Umfaller bei Parkpickerl ist bezeichnend für Wiener ÖVP

Wien (OTS/SPW-K) - In Döbling fand gestern, Donnerstag, die Sitzung der Verkehrskommission statt, in der über die Einführung des Parkpickerls abgestimmt wurde. ÖVP, FPÖ und Neos stimmten allerdings dagegen, SPÖ und Grüne dafür. „Bezirksvorsteher Tiller schiebt wichtige politische Entscheidungen auf die lange Bank und folgt somit dem Beispiel Homoles“, so der stellvertretende Bezirksvorsteher-Stellvertreter, Anton Mandl. „Immerhin wurde dieser in Währing abgewählt, weil er es nicht geschafft hat, eine Entscheidung zu treffen“, sagt Mandl.

Noch letzten Monat hat Tiller gegenüber den Medien lautstark verkündet, dass Döbling das Parkpickerl braucht. „Was sind die Aussagen des Bezirksvorstehers noch wert, wenn er sich nicht einmal in seiner eigenen Partei durchsetzen kann?
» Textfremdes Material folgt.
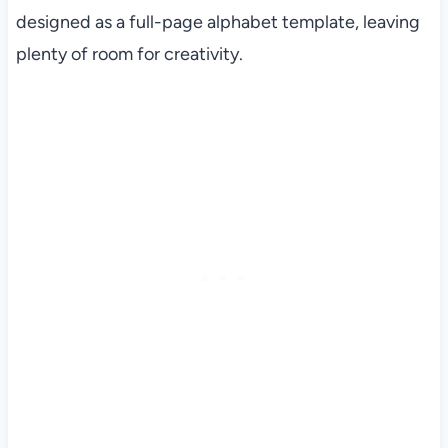
designed as a full-page alphabet template, leaving
plenty of room for creativity.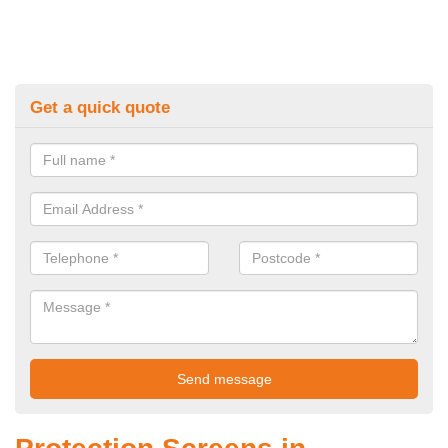
Get a quick quote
Wenn der Bezirk nicht im Verkehrschaos versinken soll, muss sich Tiller JETZT für das Parkpickerl entscheiden“, so Mandl.

Parkpickerl in Währing bringt Döbling unter Zugzwang

„Schon jetzt sind große Teile Döblings massiv überparkt. Nachdem in Währing das Pickerl eingeführt wird, bleibt Döbling der einzige Bezirk im Norden Wiens, in der alle zum Gratisparken eingeladen werden - auf Kosten der BewohnerInnen. Die Döblingerinnen und Döblinger werden stundenlang mit der Parkplatzsuche beschäftigt sein“, so Mandl. Der Vorteil des Parkpickerls liegt für Mandl auf der Hand: „Das Parkpickerl kostet 25 Cent am Tag. Damit könnte man das Parkplatzproblem aus der Welt schaffen. Aber der Bezirksvorsteher fällt wieder um und vertagt die dringende Entscheidung.“

Fragwürdige BürgerInnenbefragung beschlossen

Stattdessen wurde in der gestrigen Sitzung eine BürgerInnenbefragung beschlossen. „BürgerInnenbeteiligung ist zwar nie verkehrt, aber Tiller muss sich JETZT für das Parkpickerl entscheiden. Wenn der Bezirk im Verkehrschaos versinkt, ist es zu spät“, so Mandl. Weiters wurde auch nicht festgelegt, was man die DöblingerInnen überhaupt fragen will. „Vermutlich kommt am Ende eine Pseudobefragung heraus, mit der der Bezirksvorsteher wieder nichts anfangen will oder kann. Man fragt sich, ob die Wiener ÖVP überhaupt eine Meinung hat“, so Mandl.